ANSPDCP - Fine against Enel Energie Muntenia
|ANSPDCP - Fine against Enel Energie Muntenia|
|Relevant Law:||Article 32 GDPR|
|Parties:||Enel Energie Muntenia SA|
|National Case Number/Name:||Fine against Enel Energie Muntenia|
|European Case Law Identifier:||n/a|
|Original Source:||ANSPDCP (in RO)|
ANSPDCP fined energy provider Enel Energie Muntenia SA for violation of Article 32 GDPR. The DPA found that the provider sent documents with the complainant's personal data to another customer via e-mail and did not take sufficient security and confidentiality measures to prevent accidental disclosure of personal data to unauthorized persons.
The complainant notified the DPA that Enel Energie Muntenia SA violated security and confidentiality of their personal data by sending documents containing their personal data to another Enel customer via e-mail.
Following an investigation, the DPA found that the operator did not take sufficient security and confidentiality measures to prevent accidental disclosure of personal data to unauthorized persons as required by Article 32 GDPR.
Share blogs or news articles here!
English Machine Translation of the Decision
The decision below is a machine translation of the Romanian original. Please refer to the Romanian original for more details.
The National Supervisory Authority completed on 21.05.2020 an investigation at the operator Enel Energie Muntenia SA and found the violation of the provisions of art. 32 of the General Regulation on Data Protection.
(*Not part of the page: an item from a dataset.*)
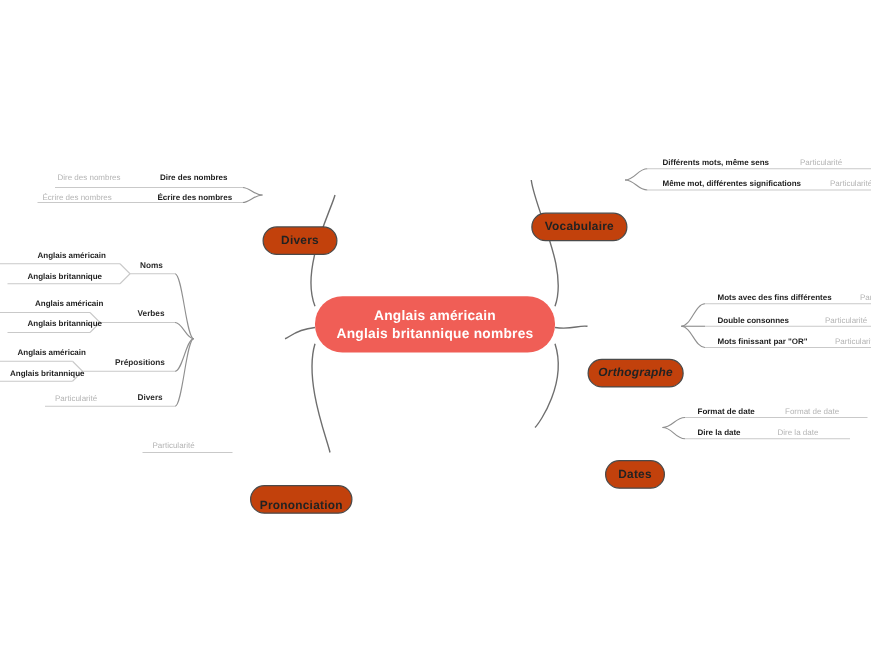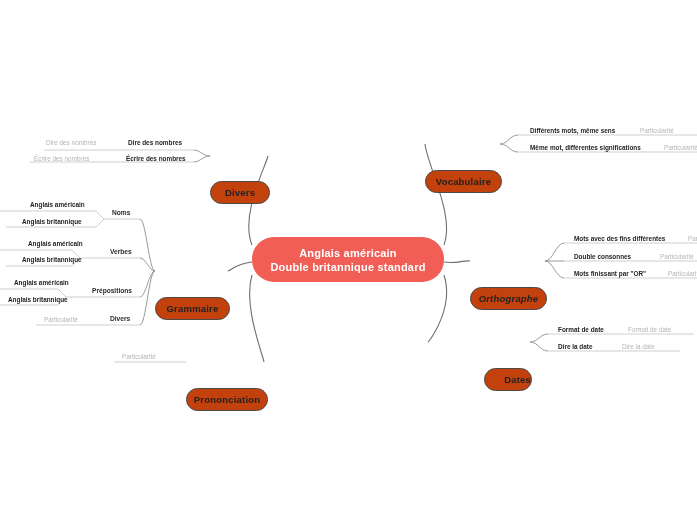"Double britannique standard" div { text: Double britannique standard -> Anglais britannique nombres }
The operator Enel Energie Muntenia SA was sanctioned with a fine of 19368.4 lei, the equivalent of 4,000 EURO. The investigation was initiated as a result of a complaint by which the petitioner notified the violation of security and confidentiality of personal data by Enel Eergie Muntenia SA, by sending documents containing his personal data to another Enel customer, using e-mail. During the investigation, the National Supervisory Authority found that the operator did not take sufficient security and confidentiality measures to prevent accidental disclosure of personal data to unauthorized persons, violating the provisions of art. 32 of the RGPD. At the same time, the corrective measure was applied to the operator to ensure the compliance with RGPD of the operations of collection and further processing of personal data, by implementing adequate and efficient security measures, both from a technical and organizational point of view.